The polka dot bag (which often comes in pink or teal dots, against a brown background - a color scheme that I also do not understand) hints at femininity that I don't have, and I just automatically assume that women who are more feminine than I am are judging me. This is wrong on my part. For all I know they're thinking, "What a lovely young woman, so proud an unafraid to wear the pants that have been lying on her floor for three days." Or maybe Polka Dot Bag Lady is thinking, "Thank God we don't have the same laptop bag. I really stand out now, which was my goal. I think I'll sew more polka-dots onto this bag when I get home."

My laptop bag is the black one that they gave me at work. It holds the following: 1 laptop, 1 writing notebook, 1 copy of "Courage to Change," 1 pen, and 1 watermelon scented highlighter. I don't carry spare polka-dots, but maybe if I did this would be a good conversation starter and perhaps even a peace-offering for these women that I feel irrationally threatened by.

Me: Hey there! It looks like one of your pink polka dots fell on the floor.

Bag Lady: (gasps) You're right! Awe, it was my favorite one.

Me: I carry extra. Here...

Bag Lady:....This is a picture of a frothing raccoon holding a knife.

Me: Oh, sorry (rummages through black bag). Here...

Bag Lady: It's even pinker and sparklier than the one I had! This is just heaven! Thank you, Tall Plain Girl!
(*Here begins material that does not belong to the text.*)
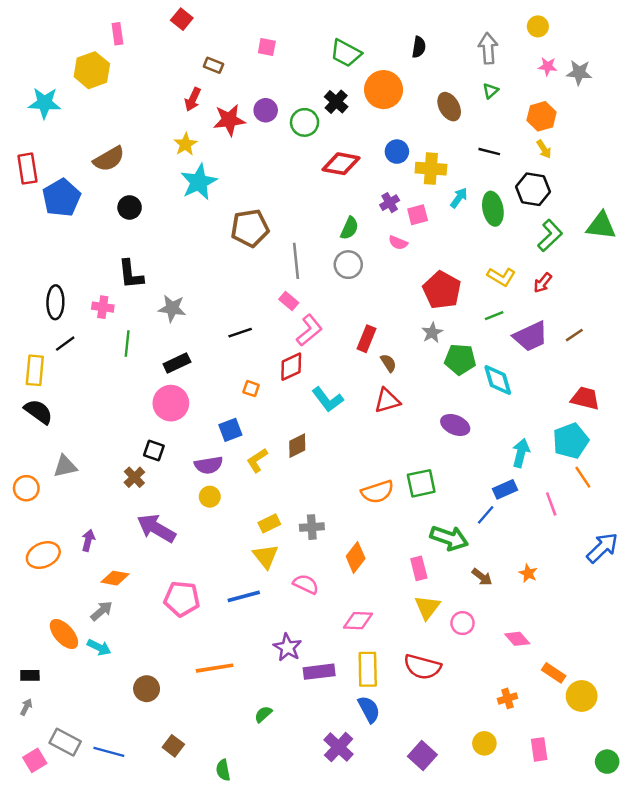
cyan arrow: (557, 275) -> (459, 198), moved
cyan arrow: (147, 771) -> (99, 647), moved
Me: You're welcome, Bag Lady!

And peace was restored to the land. This is a great idea, I'm gonna go cut some polka-dots out of construction paper. It's what they want me to do at work. REALLY.

Monday, October 13, 2014

Shriek! Gasp!

I can never go this long without logging on again because through the click of a couple of keys, I accidently deleted the post Why Gay Moms Should Play Softball. It's gone. And now no one will know why gay moms should play softball.

This is like some sort of blog trauma. It's NOWHERE! It's like I never wrote it. It makes me want to gather my other blog posts around me and hold them!

Or maybe have another cup of coffee for now because I'm at work and I shouldn't be blogging. I should be drinking coffee and resetting passwords. But just so ya know...I'm back. Que the music and the dancing boys!

PS- gay moms should play softball because I do and everyone should copy everything that I do at all times.
PPS - Except maybe that. No, don't imitate that. Now that I've seen you do it, I think it looks weird on me.